Wednesday, March 23, 2022

Thinking in Bets for Calmer Debates

Even the best decision doesn't yield the best outcome every time. There's always an element of luck that you can't control, and there is always information that is hidden from view.
That is from the summary of Annie Duke's book Thinking in Bets. The subtitle is "Making Smarter Decisions When You Don't Have All the Facts". 

Her way of looking at the world inspired Arnold Kling to create an entire category for it in his Fantasy Intellectual Teams (FITs) competition. 

People tend to think in terms of did or didn’t and will or won’t rather than the proper probabilistic and adaptive viewpoint. Couple this with Julia Galef's The Scout Mindset, and you have a very sound method for decision making. But a scout's mind thinking in bets is not only a much better way of getting to solutions and making predictions, it is also more socially constructive since it tempers our emotional responses. 

In the political realm we often devolve and retreat to the simplistic concept of binary conclusions. While this human trait is very common in most all people and realms, it is a natural byproduct and significant downside of government action in general. Governments are the ultimate one-size-fits-all. Democracy adds to the problem by lending credibility to the process--we voted; therefore, the outcome is just/reasonable/practical, of course none of which follows. 

When it is all or nothing, we have too much at stake to compromise much less admit we don't know. This leads us to reject ideas we don’t want to be true along with resisting ideas we believe likely not to be true

Consider climate change/global warming and anthropogenic causation or contribution. Do we really want to place all of our bets on the idea we cannot affect the climate? Conversely do we really want to place all our bets that we absolutely can change what is happening to the climate? Do we really want to assume that we know exactly what the solution to the problem(s) will be such as subsidizing solar or wind, outlawing oil and gas, etc.? Wouldn’t the consideration of a carbon tax be a more appropriate response? And shouldn’t we consider the downside and extremities of what introducing a carbon tax might lead to? 

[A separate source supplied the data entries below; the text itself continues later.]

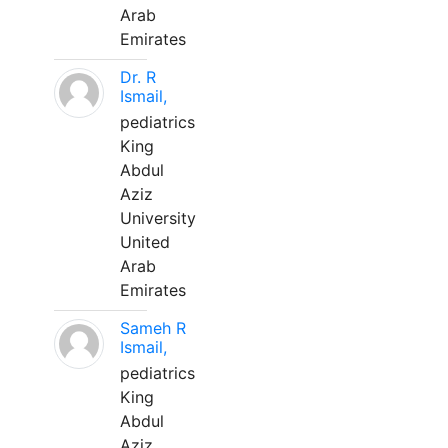
Arab
Emirates
Dr. R
Ismail,
pediatrics
King
Abdul
Aziz
University
United
Arab
Emirates
Sameh R
Ismail,
pediatrics
King
Abdul
Aziz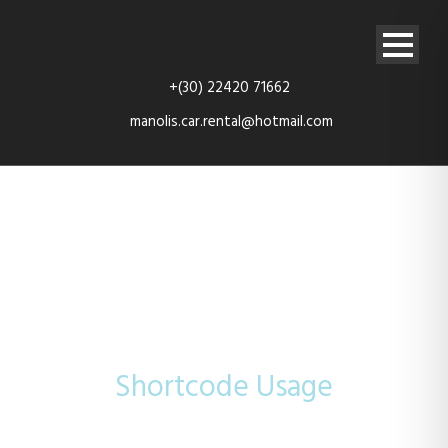
+(30) 22420 71662
manolis.car.rental@hotmail.com
Video
Shortcode Usage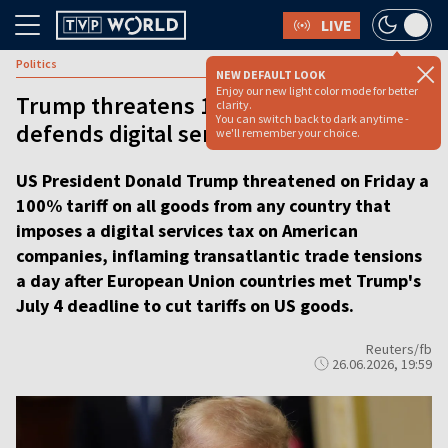
LIVE
Politics
NEW DEFAULT LOOK
Enjoy our new light color mode for better
Trump threatens 100% tariffs as EU
clarity.
You can switch back to dark anytime -
defends digital services tax
we'll remember your choice.
US President Donald Trump threatened on Friday a
100% tariff on all goods from any country that
imposes a digital services tax on American
companies, inflaming transatlantic trade tensions
a day after European Union countries met Trump's
July 4 deadline to cut tariffs on US goods.
Reuters/fb
26.06.2026, 19:59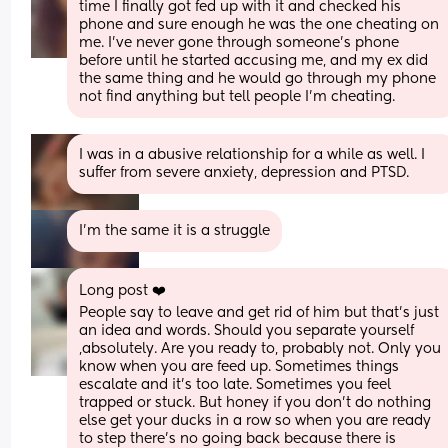
time I finally got fed up with it and checked his 
phone and sure enough he was the one cheating on 
me. I’ve never gone through someone’s phone 
before until he started accusing me, and my ex did 
the same thing and he would go through my phone 
not find anything but tell people I’m cheating.
I was in a abusive relationship for a while as well. I 
suffer from severe anxiety, depression and PTSD.
I’m the same it is a struggle
Long post ❤️
People say to leave and get rid of him but that’s just 
an idea and words. Should you separate yourself 
,absolutely. Are you ready to, probably not. Only you 
know when you are feed up. Sometimes things 
escalate and it’s too late. Sometimes you feel 
trapped or stuck. But honey if you don’t do nothing 
else get your ducks in a row so when you are ready 
to step there’s no going back because there is 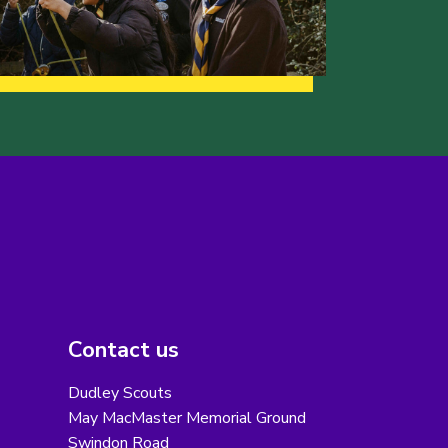
Contact us
Dudley Scouts
May MacMaster Memorial Ground
Swindon Road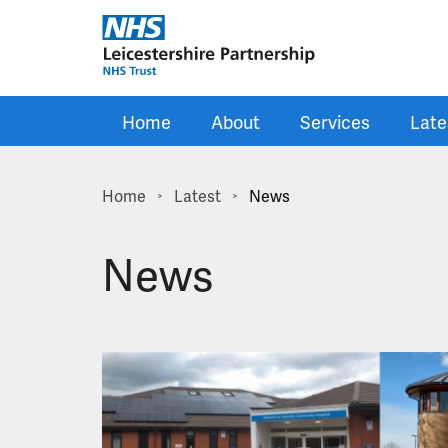
Skip to main content
Home
About
Services
Late
Home
Latest
News
>
>
News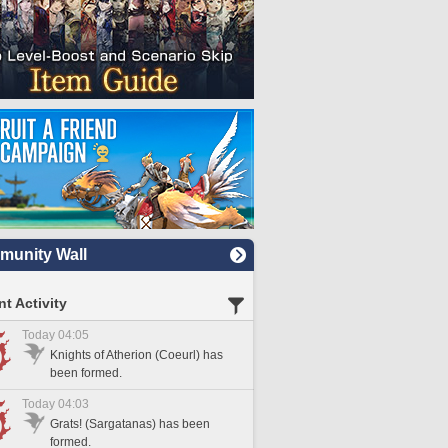
unity Wall
t Activity
Today 04:05
Knights of Atherion (Coeurl) has
been formed.
Today 04:03
Grats! (Sargatanas) has been
formed.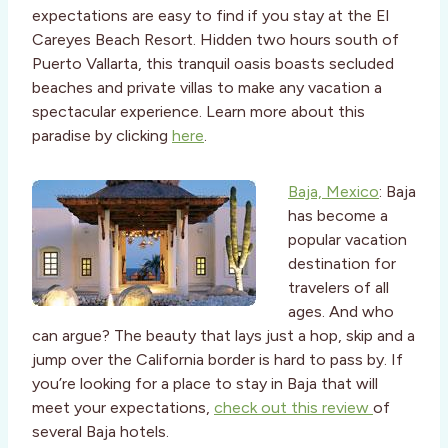
expectations are easy to find if you stay at the El
Careyes Beach Resort. Hidden two hours south of
Puerto Vallarta, this tranquil oasis boasts secluded
beaches and private villas to make any vacation a
spectacular experience. Learn more about this
paradise by clicking
here
.
Baja, Mexico
: Baja
has become a
popular vacation
destination for
travelers of all
ages. And who
can argue? The beauty that lays just a hop, skip and a
jump over the California border is hard to pass by. If
you’re looking for a place to stay in Baja that will
meet your expectations,
check out this review
of
several Baja hotels.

A framework of thinking in bets can help a lot in areas like this. Instead of tribally aligning with one absolute or another, we could take a more measured, agnostic view that allows for experimentation as well as revising. Instead we battle it out on the front end (the public and political stakes placed in the ground) having captured interests and biased reasoners (bootleggers and Baptists) and their lobbyist soldiers actually do the brute-force compromising for us on the back end with all the predictable shortcomings.

The thinking-in-bets perspective allows nuance and graceful position changes. Instead of having to be pro renewables/anti fossil fuels or vice versa we can adopt a mindset that skips past labels to force deeper thinking. Sure a person could always claim 100% confidence that THIS is the problem and THIS is the solution, but then at the very least we know not to waste our time in that discussion. Also, the more we make them be precise with predictions, the more likely they will step back from the barricade. 

Betting is a tax on bullshit, and forcing a bet can be a great method of separating our hearts from our minds. I am after a different benefit in this case, though. I don't necessarily want to call anyone out for bloviation. Rather I want to get a more open-minded and charitable disposition for all sides in a debate--allowing us to consider how little we actually know for sure.

P.S. I thought of this while listening to the recent excellent interview of Mike Munger on The Curious Task Ep. 131: Mike Munger - What’s Wrong With Anti-Trust and Industrial Policy?